'Taiko' is Japanese for drum: the room in which it sits, within the Conservatorium Hotel, was used for percussion lessons in the hotel's previous life as a music school. The manuscript books and students are gone now, and in their place is a sleek, moody dining space, whose decor is a pleasing mix of contemporary minimalism and Japanese-style touches – including a wall of sake bottles, and tasteful black lacquered hanging lights.
The kitchen, under the helm of executive chef Schilo van Coevorden, offers an Asian fusion menu that spans sushi, dim sum, Wagyu and more, with thoughtful extras like sake pairing options. We went all-out with the eight course taster menu (€110 per person). Highlights were fantastically fiery dumplings and a light, refreshing papaya noodle salad. Desserts were delicate and imaginative – the mini matcha ice creams a bittersweet way to round off the meal.

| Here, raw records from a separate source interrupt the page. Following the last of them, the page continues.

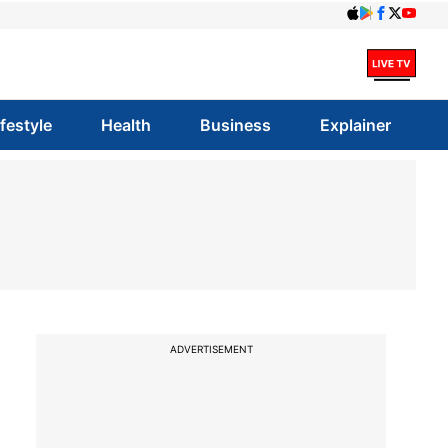
ifestyle
Health
Business
Explainer
ADVERTISEMENT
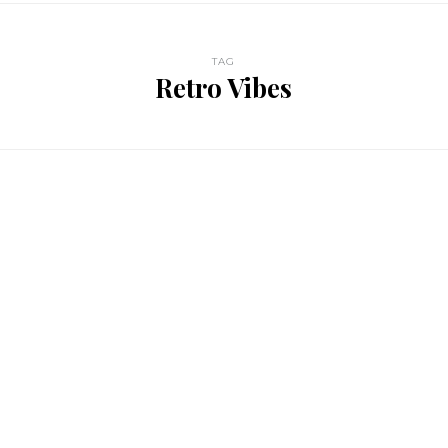
TAG
Retro Vibes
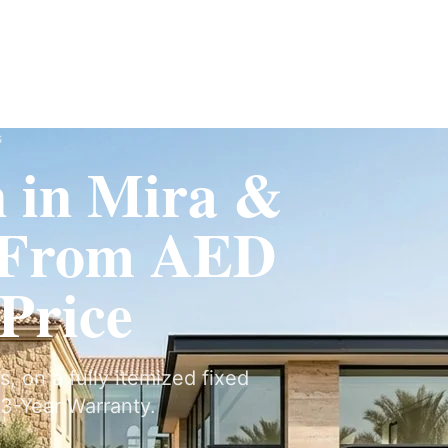
Fit-Out
Construction
UAE Coverage
Portfolio
How It Works
s
n in Mira &
 From AED
 Price
s, on a fully itemized fixed
3-Year Warranty.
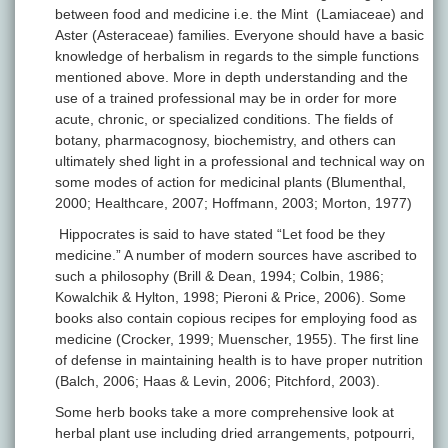
between food and medicine i.e. the Mint (Lamiaceae) and
Aster (Asteraceae) families. Everyone should have a basic
knowledge of herbalism in regards to the simple functions
mentioned above. More in depth understanding and the
use of a trained professional may be in order for more
acute, chronic, or specialized conditions. The fields of
botany, pharmacognosy, biochemistry, and others can
ultimately shed light in a professional and technical way on
some modes of action for medicinal plants (Blumenthal,
2000; Healthcare, 2007; Hoffmann, 2003; Morton, 1977)
Hippocrates is said to have stated “Let food be they
medicine.” A number of modern sources have ascribed to
such a philosophy (Brill & Dean, 1994; Colbin, 1986;
Kowalchik & Hylton, 1998; Pieroni & Price, 2006). Some
books also contain copious recipes for employing food as
medicine (Crocker, 1999; Muenscher, 1955). The first line
of defense in maintaining health is to have proper nutrition
(Balch, 2006; Haas & Levin, 2006; Pitchford, 2003).
Some herb books take a more comprehensive look at
herbal plant use including dried arrangements, potpourri,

Taiko's culinary prowess and corresponding wallet-stretching price tags makes it, unsurprisingly, a regular haunt of the rich and famous – on our visit we spied French superchef Raymond Blanc sitting in the corner, which speaks volumes for the quality of the food. A slightly more substantial vegetarian selection wouldn't go amiss – but that aside, Taiko's beat is one we'd gladly dance to again.